ISAAC has explored environmental factors at a population level which may relate to the prevalence of asthma, rhinoconjunctivitis and eczema while recognising the limitations of the ecological approach in causal inference at the individual level. Some global associations which could be explored by further research were positive associations between the prevalence of symptoms of asthma, rhinoconjunctivitis and eczema in populations and GNP, trans fatty acids, paracetamol, and women smoking and inverse associations between food of plant origin, pollen, immunisations, tuberculosis notifications, air pollution, and men smoking, and some showed mixed effects (antibiotics and climatic factors). While the global ecological approach has advantages, it may miss factors of importance within regions, and involving combinations of variables within or between regions. ISAAC Phase Three has extended research in the areas identified in this review using an environmental questionnaire which enables some of these hypotheses to be explored further with individual level as well as ecological analyses. Further studies could include randomised controlled trials of putative risk factors such as paracetamol exposure.
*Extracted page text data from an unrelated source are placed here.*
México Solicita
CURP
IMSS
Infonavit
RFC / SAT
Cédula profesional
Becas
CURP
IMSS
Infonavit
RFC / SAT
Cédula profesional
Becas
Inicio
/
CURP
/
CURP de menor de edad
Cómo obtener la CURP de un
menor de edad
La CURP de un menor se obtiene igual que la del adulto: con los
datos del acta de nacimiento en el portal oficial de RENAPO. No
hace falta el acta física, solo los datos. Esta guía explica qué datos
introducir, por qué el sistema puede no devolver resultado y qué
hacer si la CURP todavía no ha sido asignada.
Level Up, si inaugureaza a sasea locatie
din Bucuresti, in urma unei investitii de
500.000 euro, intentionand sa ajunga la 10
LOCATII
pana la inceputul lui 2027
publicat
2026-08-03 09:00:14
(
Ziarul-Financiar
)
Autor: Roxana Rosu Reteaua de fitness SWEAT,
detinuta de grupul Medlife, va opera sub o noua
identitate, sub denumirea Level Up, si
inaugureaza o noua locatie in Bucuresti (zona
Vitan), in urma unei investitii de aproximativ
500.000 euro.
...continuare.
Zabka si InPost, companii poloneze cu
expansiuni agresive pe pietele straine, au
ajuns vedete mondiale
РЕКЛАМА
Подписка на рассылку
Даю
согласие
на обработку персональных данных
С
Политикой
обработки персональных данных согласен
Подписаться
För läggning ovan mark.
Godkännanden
Since these ecological studies took place, globalization has introduced further large environmental changes. Rapid environmental and lifestyle changes within whole societies offers potential opportunities for demonstrating the importance of community-wide determinants of ill-health, and provides a rationale for monitoring time trends in asthma and allergic diseases in diverse populations, as in Phase One centres that also participated in ISAAC Phase Three.

Abbreviations

AIDS: Acquired Immune Deficiency Syndrome; BCG: Bacille Calmette-Guérin vaccination; DTP: Diphtheria, tetanus and pertussis vaccination; ISAAC: The International Study of Asthma and Allergies in Childhood; PM10: Particulate matter with aerodynamic diameter < 10 μm; TB: Tuberculosis; Th1: T helper cell 1; WHO: World Health Organization.

Competing interests

The authors are co-authors on the ISAAC publications referred to in this article. They declare no competing interests.

Authors' contributions

IA drafted the manuscript. The named authors on the title page made a large contribution to the manuscript writing. All authors contributed data to the studies, and read, commented and approved the final manuscript.

Authors' information

Professor Innes Asher is Head of the Department of Paediatrics: Child and Youth Health at the University of Auckland and has been Chair of the ISAAC Steering Committee since its inception in 1991. Alistair Stewart is a senior Biostatistician at the University of Auckland and is a member of the ISAAC Steering Committee. Professor Javier Mallol is Head of the Department of Paediatric Respiratory Medicine at Hospital CRS El Pino, University of Santiago de Chile (USACH). Professor Mallol is the ISAAC Regional Coordinator for Latin America and is a member of the ISAAC Steering Committee. Professor Stephen Montefort is a Consultant Respiratory Physician and Professor of Medicine in the Department of Medicine, University of Malta. Professor Montefort is the ISAAC Regional Coordinator for the Eastern Mediterranean and is a member of the ISAAC Steering Committee. Professor Christopher Lai is an honorary clinical professor in the Department of Medicine and Therapeutics, the Chinese University of Hong Kong. Professor Lai is the ISAAC Regional Coordinator for the Asia-Pacific region and is a member of the ISAAC Steering Committee. Professor Nadia Aït-Khaled is Head of Asthma Division of the International Union Against Tuberculosis and Lung Disease (The Union). Professor Aït-Khaled is the ISAAC Regional Coordinator for French-speaking Africa and is a member of the ISAAC Steering Committee. Dr Joseph Odhiambo is based at the Centre for Respiratory Diseases Research, Kenya Medical Research Institute (KEMRI), Nairobi. Dr Odhiambo is the ISAAC Regional Coordinator for English-speaking Africa and is a member of the ISAAC Steering Committee.